Co prawda kurs PKO BP zanurkował o 5,4 proc. na wieść o zaskakujących planach (które nie spodobały się też KNF i NBP), ale trudno byłoby zakładać, że obawy przed rozwodnieniem kapitału to jedyny i główny powód przeceny na całym rynku akcji. Impuls jak niemal zawsze przyszedł ze świata, gdzie pojawiły się typowe objawy spadku apetytu na ryzyko (spadek cen akcji, umocnienie dolara).
Spadek kursów nie jest, rzecz jasna, powodem do zadowolenia dla posiadaczy akcji, ale na razie nie ma podstaw, by oczekiwać że nabierze on rozmiarów, które kazałyby rewidować pogląd na sytuację rynkową. Wczorajszy spadek WIG-u o 1,8 proc. można interpretować jako ruch powrotny do przełamanego w minionym tygodniu poziomu oporu, jaki stanowił szczyt wąskiej majowej konsolidacji (30 759 pkt intraday i 30 312 pkt na zamknięciu).Skoro spadek nie sprowadził WIG-u poniżej tego poziomu, to można go przynajmniej na razie traktować jedynie jako naturalną zadyszkę byków, która nie zagraża trwałości średnioterminowego trendu wzrostowego.
Posiadacze akcji oddają niewielką część wypracowanych wcześniej w szybkim tempie zysków, ale nie pojawiły się jednoznaczne sygnały każące wycofać się z rynku. Od piątkowego szczytu (31 974 pkt intraday) WIG oddalił się o 3,6 proc. To oznacza, że korekta spadkowa nie wyróżnia się jeszcze pod żadnym względem w porównaniu z poprzednimi falami realizacji zysków od lutego. Najbardziej dotkliwe z nich doprowadziły do spadkuWIG-u o 6,3–7,9 proc. (licząc maksymalne i minimalne poziomy w trakcie sesji).

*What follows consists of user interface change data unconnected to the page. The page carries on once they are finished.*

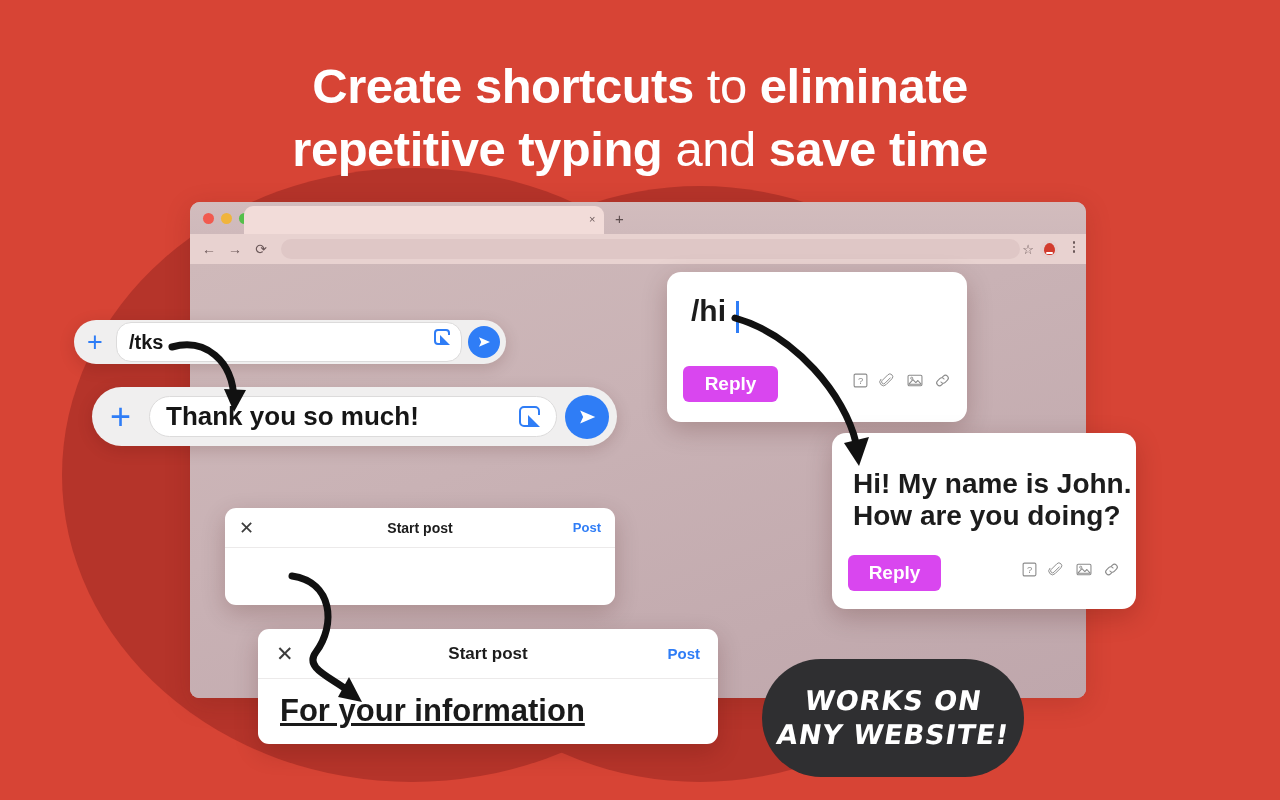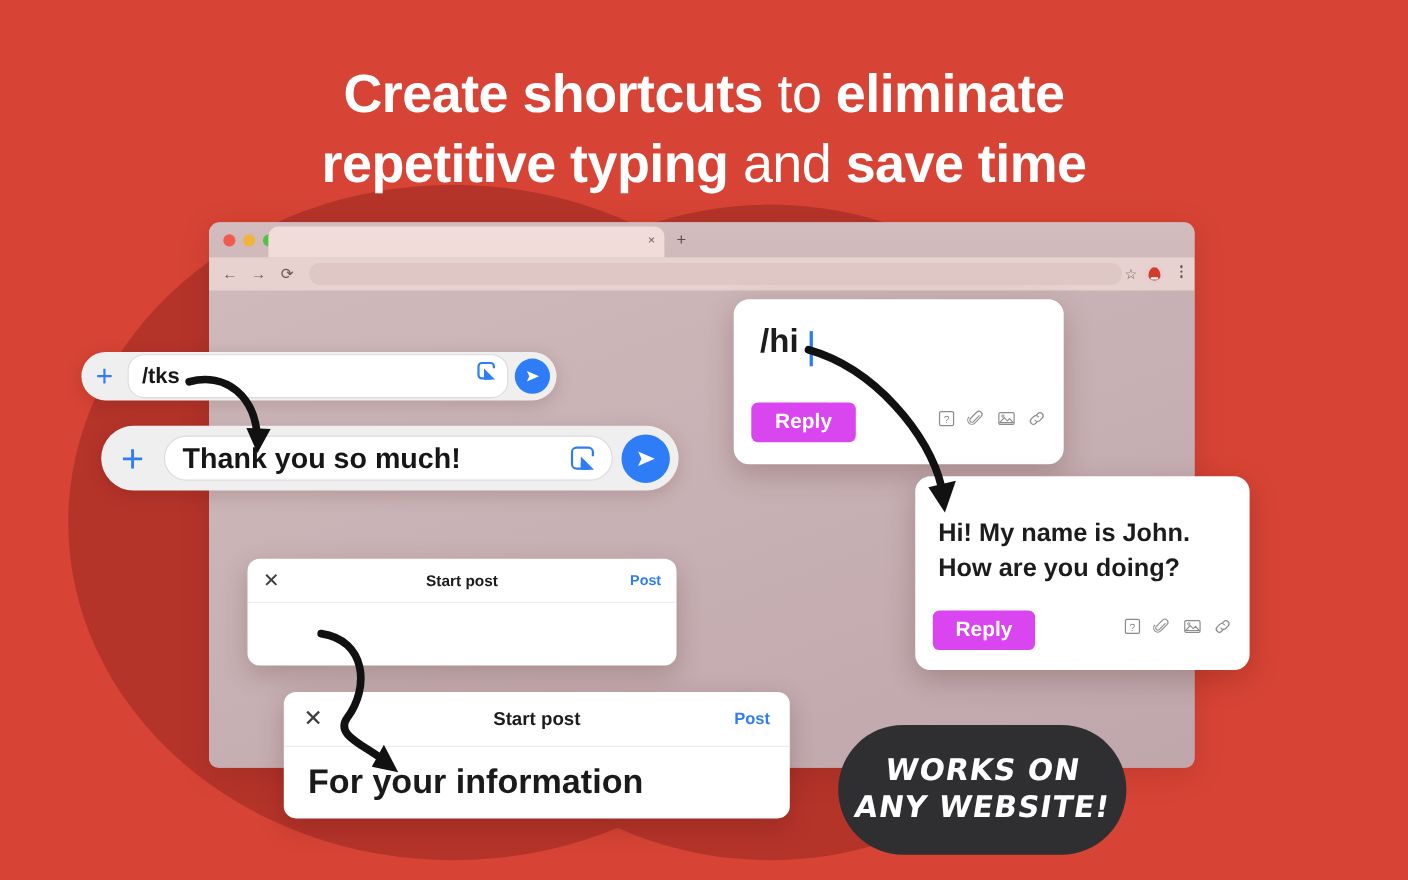--- a/index.html
+++ b/index.html
@@ -208,7 +208,7 @@
   #card-hi .card-icons { position:absolute; right:16px; top:100px; gap:10px; }
 
   #card-john { left:832px; top:433px; width:304px; height:176px; }
-  #card-john .body { position:absolute; left:21px; top:35px; font-size:23px; line-height:32px; }
+  #card-john .body { position:absolute; left:21px; top:35px; font-size:28px; line-height:32px; }
   #card-john .rb { position:absolute; left:16px; top:122px; width:93px; height:36px; font-size:19px; }
   #card-john .card-icons { position:absolute; right:16px; top:128px; gap:10px; }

Przecena stanie się niebezpieczna dopiero wówczas, gdy zostaną przebite poziomy wsparcia. Jako pierwszy z nich można wskazać linię trendu wzrostowego biegnącą po serii dołków począwszy od lutego (zalicza się do nich również dołek majowy). Obecnie znajduje się ona na wysokości około 30,2 tys. pkt i w szybkim tempie się podnosi. Gdyby została przebita, byłby to sygnał osłabienia trendu (ale niekoniecznie jego odwrócenia – możliwym scenariuszem stałby się choćby trend boczny).